Dem Vorbringen der Berufungswerberin, das Erstgericht habe die Milderungs- und Erschwerungsgründe nicht richtig gewichtet sowie es unterlassen, den Umstand, dass die Angeklagte in ihrer Kindheit selbst Opfer von Gewalthandlungen ihres Vaters geworden sei, mildern zu werten, kann trotz Berücksichtigung der in der unbescholtenen Berufungswerberin gelegenen persönlichen Umstände nicht gefolgt werden.

Mag aufgrund ihrer schwierigen Kindheit und insbesondere auch aufgrund des Todesfalls ihres Ehegatten auch eine Überforderung im familiären Alltag vorgelegen haben, ist diesbezüglich anzumerken, dass eine allfällige mildernde Wirkung im Rahmen der allgemeinen Schuldkriterien des § 32 StGB durch den Vorwurf aufgehoben wird, von den zahlreichen zur Verfügung stehenden niederschwelligen Hilfs- und Unterstützungsangeboten für überforderte oder psychisch belastete Eltern nicht Gebrauch gemacht zu haben.

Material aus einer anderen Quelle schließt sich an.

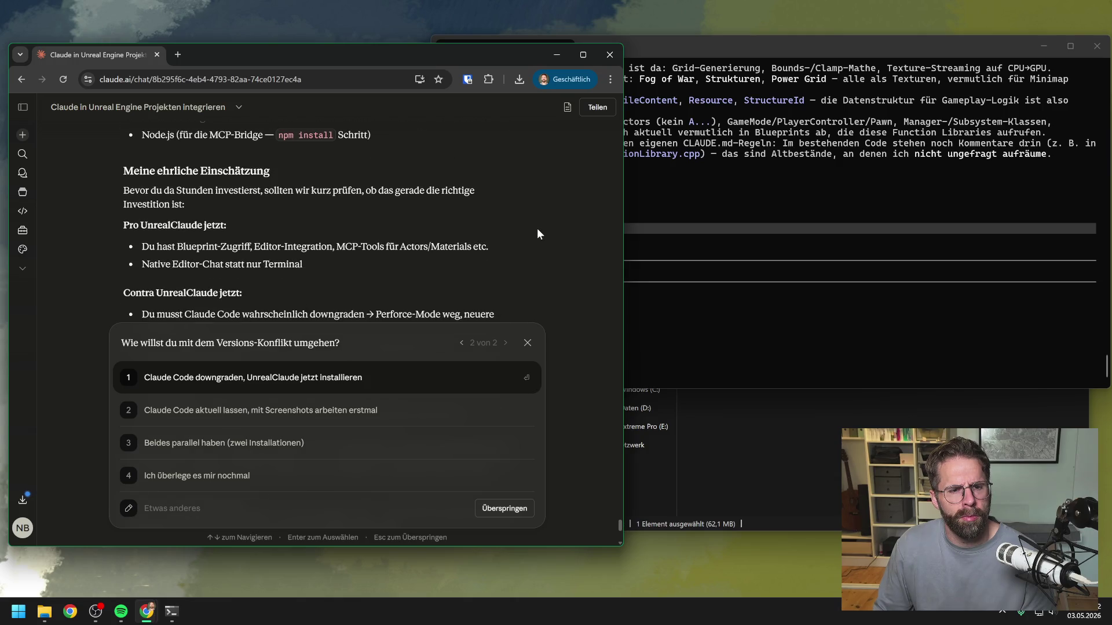
pyautogui.scroll(-1, 537, 234)
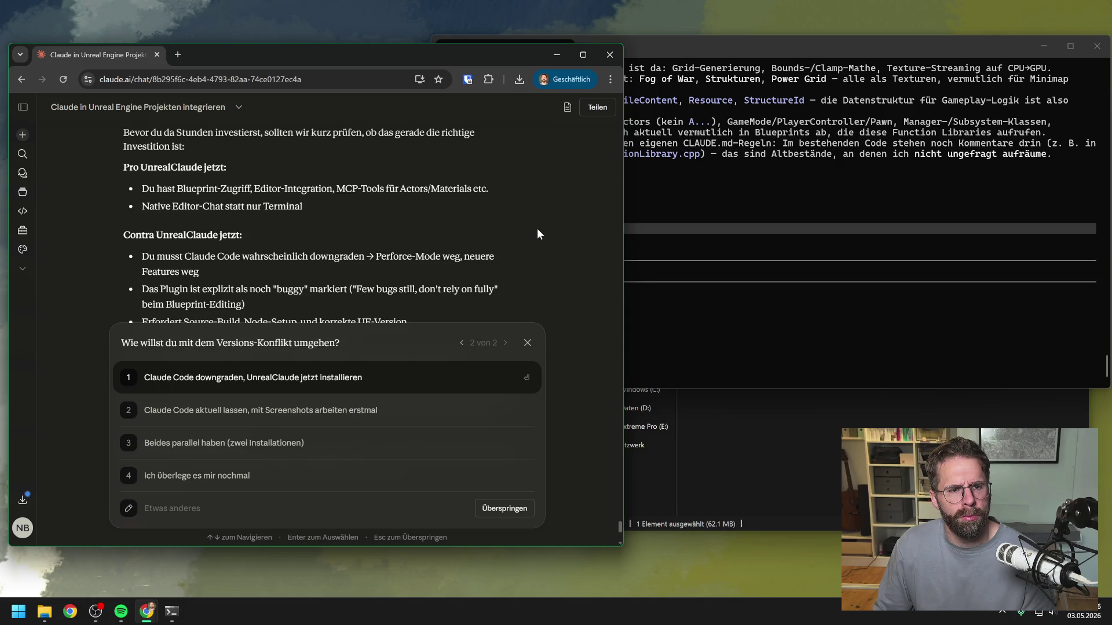
pyautogui.scroll(-1, 537, 234)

Ausgehend von den Kriterien des § 32 StGB und unter Berücksichtigung der ausschließlich zum Nachteil der Berufungswerberin korrigierten Strafzumessungslage erweist sich die vom Erstgericht mit Augenmaß verhängte Unrechtsfolge bei einem zur Verfügung stehenden Strafrahmen von fünf bis 15 Jahren Freiheitsstrafe mit Blick auf die Umstände dieses Falles als angemessen und einer Reduktion nicht zugänglich.

Darüber hinaus trägt die verhängte Sanktion auch spezial und generalpräventiven Erfordernissen Rechnung, zumal der Festsetzung adäquater Strafen gerade im Bereich von Straftaten im familiären Umfeld, welche durch die enge Beziehung zwischen Tätern und den Betroffenen oft lange unentdeckt bleiben, besondere Bedeutung zukommt.